Add the rinsed and pebble-free beans to your pot and water to cover 3 or 4 inches over the level of the beans. Add one onion, sliced in half and peeled but leaving one end intact to hold it together. You'll also add the green pepper quarters, five of the garlic cloves, both bay leaves, and the orange half. If your thyme is all connected to a hearty sprig, go ahead and throw the whole thing in, otherwise I'd recommend tying it up with some twine or just picking off the leaves. It's a pain to dig through anything for stems later. You don't need to add anything else at this point, not even salt. 


Bring the pot to a boil, then reduce to low heat, cover and let it simmer.


Somewhere between one and two hours, the beans will soften. Your pot will look like scary sewer sludge. I removed the orange at this point so that the peel didn't add too much bitterness.


The time it takes for your beans to get "al dente" could vary greatly depending on the integrity of your dried beans. You should be able to bite into them easily, but they are still not soft enough to serve at this point. Some of the skins do get blown out, and that's fine as half will get mashed up later on. I stirred in about a teaspoon of kosher salt and let the beans simmer for another thirty minutes or so, uncovered. From this point forward the gravy needs to thicken which happens faster when liquid can easily evaporate.


After two hours or so in, my beans were soft and ready to be seasoned up. I removed the green pepper skins, onion, thyme and bay leaf from the pot. It's okay to leave any bits of garlic in there, they will fall apart and/or get mashed up by the end of cooking. Next, I stirred in a bit more salt and my can of tomato sauce. I love this stuff.

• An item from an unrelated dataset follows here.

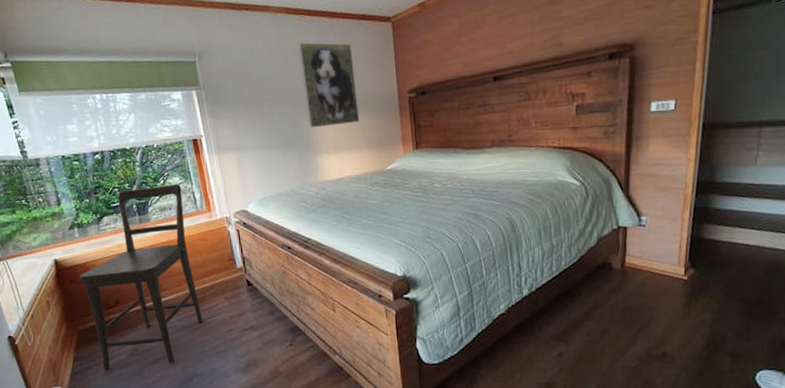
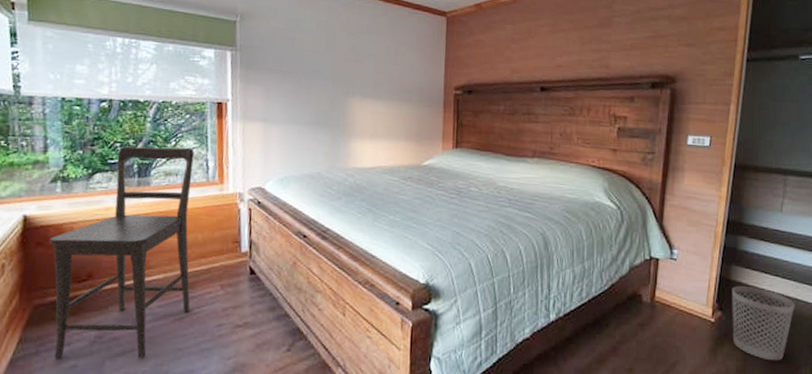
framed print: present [298,42,359,128] -> none [347,22,403,112]
wastebasket: none [704,242,773,310] -> present [732,286,795,361]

While the beans continued to simmer, I prepared a sofrito. This part is definitely where I learned a little bit from the Cuban preparation, although I use a few different ingredients in my sofrito. Add two tablespoons of olive oil to your skillet over medium low heat. Once warmed, add the remaining onion, finely diced, along with the diced serrano pepper. Season with a pinch of salt, cumin, smoked paprika and lots of cracked black pepper. Allow that to cook for a couple minutes until the onions soften.


Next add the remaining five garlic cloves, finely minced, along with the dried oregano and chopped cilantro. Reduce the heat to low and continue to gently cook the sofrito for another few minutes until it is aromatic and golden.

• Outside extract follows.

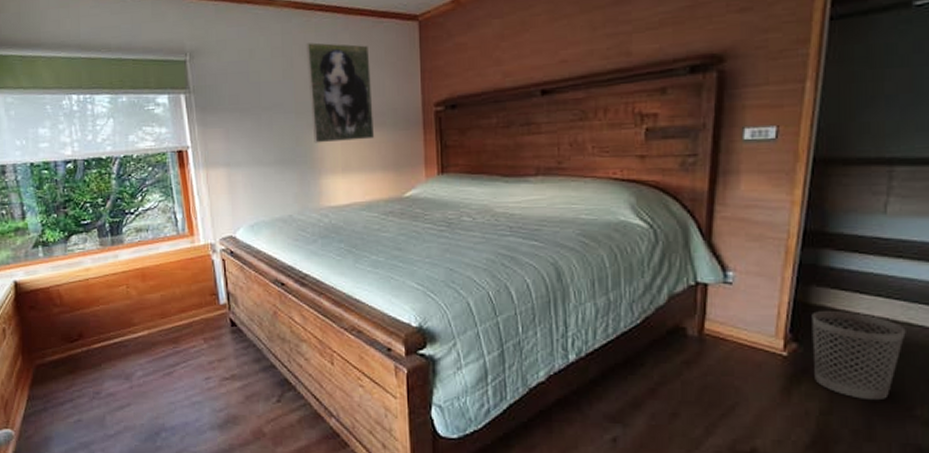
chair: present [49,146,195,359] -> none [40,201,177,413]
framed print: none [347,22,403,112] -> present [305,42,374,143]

Stir the sofrito into the pot of cooked black beans. Allow it to simmer for another 15 minutes or so to absorb the flavors before tasting and making any adjustments for salt.


I used a potato masher to partially crush the beans. You don't want refried beans, but smashing them up a bit helps to thicken the gravy and makes a really great texture. You'll end up with a mix of mostly whole beans, with the rest pureed and incorporated into the sauce. As you can see there is still quite a bit of liquid left in the pot. I let the beans simmer for another half an hour to get the gravy to the perfect consistency. My total cooking time is usually between three and four hours, give or take, This isn't something you can time exactly, so just be sure you have a lazy afternoon free and don't stress it.


To finish things off, do one final check for salt and pepper, and stir in the remaining tablespoon or so of extra virgin olive oil, as well as the vinegar.


Give it a minute, spoon some beans in a bowl for your first real taste, then be prepared to swear off cans for awhile. You just made a crazy delicious, creamy pot of seasoned black beans.